## QUESTIONS ON THE MATERIAL
**A)** In the forum thread about outside odors with recirc on, what does Merc6 say is the only fix that can lessen the problem?
**B)** Rewrite everything in the forum thread about outside odors with recirc on from "# outside odors" down to "covering it right.", changing "asthma" to "allergies".

# outside odors w/ recirc on



## Merc6 (Jun 8, 2013)

slothcruzer said:


> Someone suggested I post here, I will give it a shot. I must have a gen 2 2016 ls manual shift. When the recirc button is on (we dont have auto hvac, just manual buttons) we still get outside odors strong as if the windows were open and I have severe asthma so this is a rather large issue. I do hear the cabin air pressure change when you engage the recirc button so I assume its covering it right.
> I had asked the salesman and a service tech if it had a cabin air filter in it from mfg as our last car (toyota yaris) did not I was able to rectify that myself tho'. This car has a fully molded glove box non removable we've already ironed that fact down.
> So I can only assume if it has a filter its under the air grid below wipers...I did unsnap it to peek in but did not remove wipers (dont know how hate to attempt it, but will if I must since dealer is avoiding the issue).
> Just wondered if anyone else has this in newer 2016 gen 2 cruze's.
> ...


2 things to touch on...

*Verify there was a filter. My other car the 1st production year didn't get a filter in the filter tray for the HVAC. Took half the car apart to replace a non existent filter for all those years for owner 1 and me.

*Must have fresh air drawn in even in recirc mode. Was gonna post a bunch of fancy links and stuff but I'm gonna save the redirect. You need fresh air to come in to prevent a fester of germs being recirculated around the cabin on long trips. If you get bored and want to read, sick building syndrome google topic.


Only fix you can do to lessen this is installing a carbon hvac filter over the traditional one.


----------



## spacedout (Dec 7, 2010)

Does your owners manual mention a cabin filter in the maintenance schedule in the back? I really can't see GM removing this from the new model, even if an LS. I did see the first few years of chevy volt came with a tray like our cruze with no cabin filter installed! 

I suspect though this is something your going to have to learn to live with, even if you add a cabin filter or a better one you will still get outside smells in the car. Problem with using recirculate instead of fresh air? Those smells get trapped in the car 6X longer. You should have seen me drive though smoke from someone burning leaves next to the road in my Gen1 cruze with a carbon cabin filter installed, entire cabin filled with smoke!!! Same thing I do after passing a stinky farm, I put the windows down to clear the smell.


----------



## Merc6 (Jun 8, 2013)

spacedout said:


> Does your owners manual mention a cabin filter in the maintenance schedule in the back? I really can't see GM removing this from the new model, even if an LS. I did see the first few years of chevy volt came with a tray like our cruze with no cabin filter installed!

## DATASET

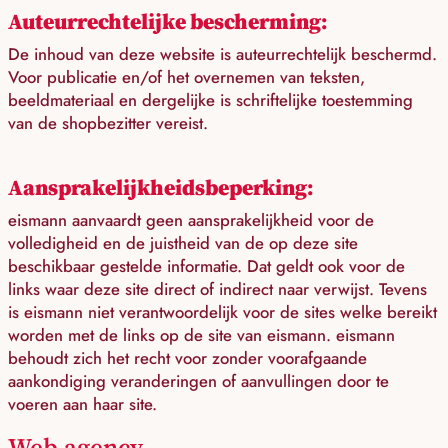
Auteurrechtelijke bescherming:
De inhoud van deze website is auteurrechtelijk beschermd.
Voor publicatie en/of het overnemen van teksten,
beeldmateriaal en dergelijke is schriftelijke toestemming
van de shopbezitter vereist.
Aansprakelijkheidsbeperking:
eismann aanvaardt geen aansprakelijkheid voor de
volledigheid en de juistheid van de op deze site
beschikbaar gestelde informatie. Dat geldt ook voor de
links waar deze site direct of indirect naar verwijst. Tevens
is eismann niet verantwoordelijk voor de sites welke bereikt
worden met de links op de site van eismann. eismann
behoudt zich het recht voor zonder voorafgaande
aankondiging veranderingen of aanvullingen door te
voeren aan haar site.
Web agency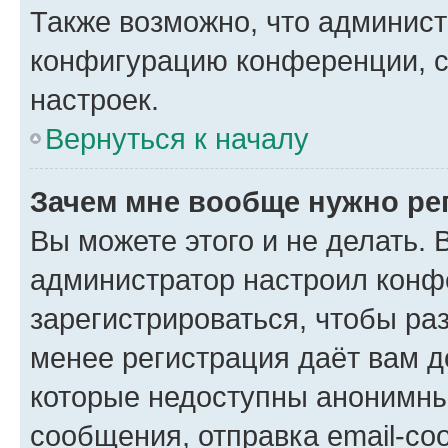
Также возможно, что админис
конфигурацию конференции, с
настроек.
Вернуться к началу
Зачем мне вообще нужно ре
Вы можете этого и не делать. В
администратор настроил конф
зарегистрироваться, чтобы ра
менее регистрация даёт вам 
которые недоступны анонимны
сообщения, отправка email-соо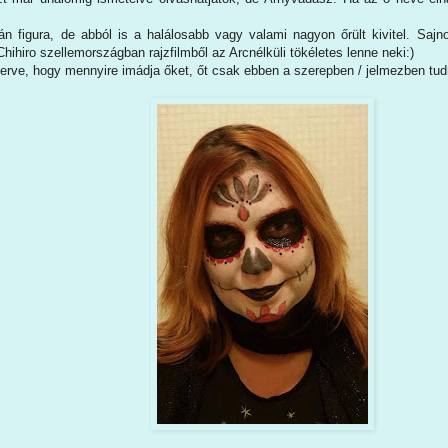
án figura, de abból is a halálosabb vagy valami nagyon őrült kivitel. Sa
Chihiro szellemországban rajzfilmből az Arcnélküli tökéletes lenne neki:)
merve, hogy mennyire imádja őket, őt csak ebben a szerepben / jelmezben tu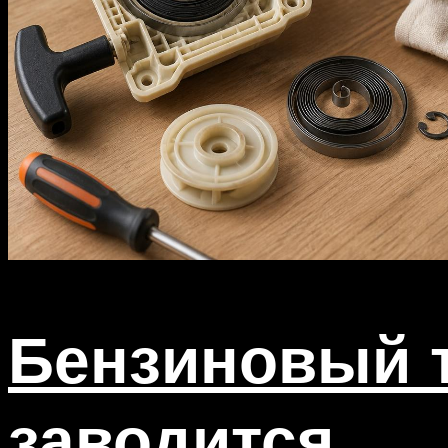
Бензиновый т
заводится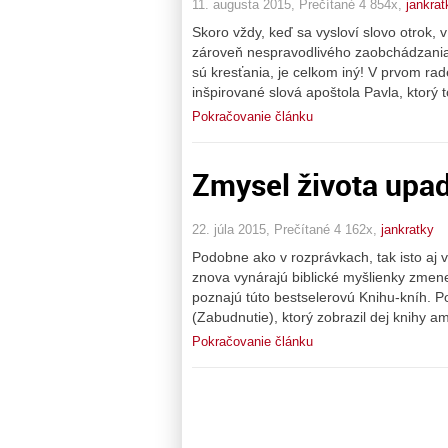
11. augusta 2015, Prečítané 4 854x,
jankrat
Skoro vždy, keď sa vysloví slovo otrok, v
zároveň nespravodlivého zaobchádzania.
sú kresťania, je celkom iný! V prvom rad
inšpirované slová apoštola Pavla, ktorý to
Pokračovanie článku
Zmysel života upa
22. júla 2015, Prečítané 4 162x,
jankratky
Podobne ako v rozprávkach, tak isto aj
znova vynárajú biblické myšlienky zmene
poznajú túto bestselerovú Knihu-kníh. 
(Zabudnutie), ktorý zobrazil dej knihy a
Pokračovanie článku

## YOUR WRITTEN ANSWERS
**A)** Installing a carbon HVAC filter over the traditional one.

**B)**
# outside odors w/ recirc on



## Merc6 (Jun 8, 2013)

slothcruzer said:


> Someone suggested I post here, I will give it a shot. I must have a gen 2 2016 ls manual shift. When the recirc button is on (we dont have auto hvac, just manual buttons) we still get outside odors strong as if the windows were open and I have severe allergies so this is a rather large issue. I do hear the cabin air pressure change when you engage the recirc button so I assume its covering it right.